[TEXTE DE LA PAGE]
Le blé pousse à nouveau
Les recherches de l’Institut Weizmann sur le blé et la ténacité des agriculteurs du nord du Néguev à la suite du saccage perpétré par le Hamas ont inspiré une initiative médiatique de Weizmann qui appelle au retour des otages détenus à Gaza. Il s’agit d’un flux en direct 24/7, #TheWheatGrowsAgain, qui montre le blé poussant dans une serre de l’Institut Weizmann, à côté d’une liste de noms et d’âges des otages et d’une horloge qui compte le temps écoulé depuis leur enlèvement par le Hamas.
La diffusion en direct vise à sensibiliser la communauté internationale à la crise des otages. « Chaque jour qui passe, la résolution de la situation des otages devient de plus en plus critique. Chaque instant compte et nous ne devons pas perdre la notion du temps », indique le texte d’accompagnement.
L’image « Growing wheat » a été choisie pour la diffusion en direct en partie en raison de sa référence culturelle à « The Wheat Grows Again », l’une des chansons commémoratives les plus emblématiques d’Israël. Écrite après la guerre du Kippour par Dorit Tzameret, membre du kibboutz Beit Hashita, elle symbolise l’espoir et l’endurance, même après une tragédie et une perte.
Le blé présenté en direct à l’Institut Weizmann a été semé par le professeur Levy lui-même. Il appartient à une variété de blé panifiable incluse cette année dans les expériences de terrain de Gilat. Photos : Sharon Benyamin
Tout ce que vous avez toujours voulu savoir sur le blé
L’amour du blé a conduit Feldman et Levy à coécrire un livre entièrement consacré à cette céréale, qui nourrit plus de la moitié de la population mondiale. L’ouvrage Wheat Evolution and Domestication, récemment publié, couvre un siècle de recherche sur la génétique et l’évolution du blé, depuis la découverte, en 1918, du nombre exact de chromosomes dans le génome du blé. Cet ouvrage de 670 pages peut être considéré comme une sorte d’encyclopédie du blé : il traite non seulement des 31 espèces végétales du groupe du blé, mais aussi de leurs parents plus éloignés. Les sujets abordés vont de l’histoire de la domestication du blé, qui a commencé il y a plus de 10 000 ans, aux aspects uniques du génome du blé et aux suggestions pour son amélioration future.
[/TEXTE DE LA PAGE]
» CONSIGNE
Rédigez la suite du texte consacré au blé en partant de sa dernière phrase.
[DONNÉES AFFICHÉES]
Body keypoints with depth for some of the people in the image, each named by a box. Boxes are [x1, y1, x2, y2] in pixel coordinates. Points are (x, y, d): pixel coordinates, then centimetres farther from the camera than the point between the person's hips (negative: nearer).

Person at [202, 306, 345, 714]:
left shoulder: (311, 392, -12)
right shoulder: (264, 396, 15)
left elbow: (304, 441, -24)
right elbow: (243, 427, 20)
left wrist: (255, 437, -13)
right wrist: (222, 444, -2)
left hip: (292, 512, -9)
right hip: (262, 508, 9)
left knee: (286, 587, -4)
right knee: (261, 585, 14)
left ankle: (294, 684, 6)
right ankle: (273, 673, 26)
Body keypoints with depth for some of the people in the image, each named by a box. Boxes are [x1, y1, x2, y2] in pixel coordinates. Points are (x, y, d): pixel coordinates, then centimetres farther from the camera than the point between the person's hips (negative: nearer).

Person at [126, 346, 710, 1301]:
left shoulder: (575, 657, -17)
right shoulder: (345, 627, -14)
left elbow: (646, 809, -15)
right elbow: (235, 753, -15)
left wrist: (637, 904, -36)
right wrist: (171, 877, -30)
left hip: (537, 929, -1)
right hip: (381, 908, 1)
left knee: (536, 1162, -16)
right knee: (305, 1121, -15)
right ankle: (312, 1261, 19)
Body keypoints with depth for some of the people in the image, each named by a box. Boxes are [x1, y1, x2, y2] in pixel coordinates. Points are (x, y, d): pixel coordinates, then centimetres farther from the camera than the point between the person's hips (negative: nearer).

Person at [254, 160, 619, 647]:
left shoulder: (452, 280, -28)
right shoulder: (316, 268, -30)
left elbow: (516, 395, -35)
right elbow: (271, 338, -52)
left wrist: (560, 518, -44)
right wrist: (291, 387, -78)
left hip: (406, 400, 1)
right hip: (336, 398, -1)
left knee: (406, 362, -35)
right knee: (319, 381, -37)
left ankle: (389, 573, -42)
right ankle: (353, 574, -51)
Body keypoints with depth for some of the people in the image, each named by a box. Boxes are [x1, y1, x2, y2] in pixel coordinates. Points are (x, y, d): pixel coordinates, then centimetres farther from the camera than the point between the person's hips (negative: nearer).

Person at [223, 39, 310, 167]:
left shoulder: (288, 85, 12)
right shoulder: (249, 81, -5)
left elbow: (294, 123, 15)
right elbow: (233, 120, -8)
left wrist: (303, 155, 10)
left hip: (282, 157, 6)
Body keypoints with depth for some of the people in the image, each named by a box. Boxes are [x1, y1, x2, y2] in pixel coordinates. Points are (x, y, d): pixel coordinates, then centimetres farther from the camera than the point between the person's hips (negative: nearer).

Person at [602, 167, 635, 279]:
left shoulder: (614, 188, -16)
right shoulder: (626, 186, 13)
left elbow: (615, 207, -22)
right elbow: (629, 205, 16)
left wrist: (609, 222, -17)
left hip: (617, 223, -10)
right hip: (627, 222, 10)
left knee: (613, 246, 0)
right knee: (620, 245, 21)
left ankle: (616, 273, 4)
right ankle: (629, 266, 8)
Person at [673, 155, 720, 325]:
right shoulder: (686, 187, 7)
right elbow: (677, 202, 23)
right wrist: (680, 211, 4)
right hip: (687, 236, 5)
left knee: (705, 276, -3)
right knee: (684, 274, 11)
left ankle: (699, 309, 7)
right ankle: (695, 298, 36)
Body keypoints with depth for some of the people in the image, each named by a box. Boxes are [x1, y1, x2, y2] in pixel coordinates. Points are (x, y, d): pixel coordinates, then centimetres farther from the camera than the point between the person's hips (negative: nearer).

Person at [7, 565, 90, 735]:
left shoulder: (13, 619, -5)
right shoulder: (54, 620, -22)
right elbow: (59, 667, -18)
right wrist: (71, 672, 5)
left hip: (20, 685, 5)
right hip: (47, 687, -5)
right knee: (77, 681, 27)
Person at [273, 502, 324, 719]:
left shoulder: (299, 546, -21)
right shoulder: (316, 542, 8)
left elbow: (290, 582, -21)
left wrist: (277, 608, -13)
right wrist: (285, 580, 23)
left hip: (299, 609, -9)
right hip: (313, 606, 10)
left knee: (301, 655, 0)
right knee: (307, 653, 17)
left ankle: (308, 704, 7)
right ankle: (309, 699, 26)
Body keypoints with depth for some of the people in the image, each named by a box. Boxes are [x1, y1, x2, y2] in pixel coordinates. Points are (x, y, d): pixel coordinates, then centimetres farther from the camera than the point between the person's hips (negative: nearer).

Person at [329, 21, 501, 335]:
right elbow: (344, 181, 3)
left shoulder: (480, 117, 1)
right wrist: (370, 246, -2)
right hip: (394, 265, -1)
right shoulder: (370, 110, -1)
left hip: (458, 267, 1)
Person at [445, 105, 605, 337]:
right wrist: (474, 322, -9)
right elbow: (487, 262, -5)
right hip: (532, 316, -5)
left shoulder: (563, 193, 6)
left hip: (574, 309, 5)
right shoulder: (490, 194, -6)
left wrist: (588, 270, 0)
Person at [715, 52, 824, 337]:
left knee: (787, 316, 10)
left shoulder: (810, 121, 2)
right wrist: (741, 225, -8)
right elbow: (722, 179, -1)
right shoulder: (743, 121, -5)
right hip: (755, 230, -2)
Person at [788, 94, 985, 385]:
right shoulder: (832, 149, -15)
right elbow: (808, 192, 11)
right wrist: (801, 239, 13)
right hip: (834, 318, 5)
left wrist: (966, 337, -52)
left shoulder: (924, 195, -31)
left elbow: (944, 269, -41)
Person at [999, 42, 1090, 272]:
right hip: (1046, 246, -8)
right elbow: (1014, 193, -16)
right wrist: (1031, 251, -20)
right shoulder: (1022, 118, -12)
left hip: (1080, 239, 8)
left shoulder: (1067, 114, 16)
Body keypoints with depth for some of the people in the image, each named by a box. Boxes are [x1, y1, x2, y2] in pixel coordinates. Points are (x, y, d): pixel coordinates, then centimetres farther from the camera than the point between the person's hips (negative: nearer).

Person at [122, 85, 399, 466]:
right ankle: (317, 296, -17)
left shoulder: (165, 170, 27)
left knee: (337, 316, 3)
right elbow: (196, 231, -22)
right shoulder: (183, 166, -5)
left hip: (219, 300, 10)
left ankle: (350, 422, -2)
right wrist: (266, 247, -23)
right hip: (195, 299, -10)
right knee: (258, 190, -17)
[/DONNÉES AFFICHÉES]
» RÉPONSE
« Le blé fait beaucoup plus que les êtres humains », explique M. Feldman, ce qui explique pourquoi certaines variétés de blé possèdent autant de gènes – environ 120 000, soit cinq fois plus que le génome humain. « Par exemple, le blé produit des hydrates de carbone, alors que l’homme tire ces nutriments de la nourriture. Contrairement à nous, le blé a besoin de communiquer avec le sol par l’intermédiaire de ses racines. Et comme différentes variétés de blé poussent dans le monde entier, elles ont besoin de gènes qui les aident à s’adapter à des conditions diverses ».
Une Encyclopédie du blé
M. Feldman étudie le blé depuis une soixantaine d’années, depuis qu’il s’est lancé dans des études doctorales sur l’évolution du blé sauvage en 1960. Ayant récemment fêté ses 90 ans, il continue de collaborer avec Levy, qui avait rejoint son nouveau laboratoire à Weizmann en tant qu’étudiant au début des années 1980 et qui y est resté en tant que collègue.
M.Feldman et le professeur Levy ont décidé d’offrir leur livre en ligne comme ressource en libre accès via un lien sur le site web de son éditeur, Springer. Dès le premier mois, il a été téléchargé plus de 10 000 fois. « Nous voulions le rendre librement accessible, non seulement aux chercheurs et sélectionneurs de blé, mais aussi à tous les scientifiques et étudiants en sciences végétales », explique Avraham Levy.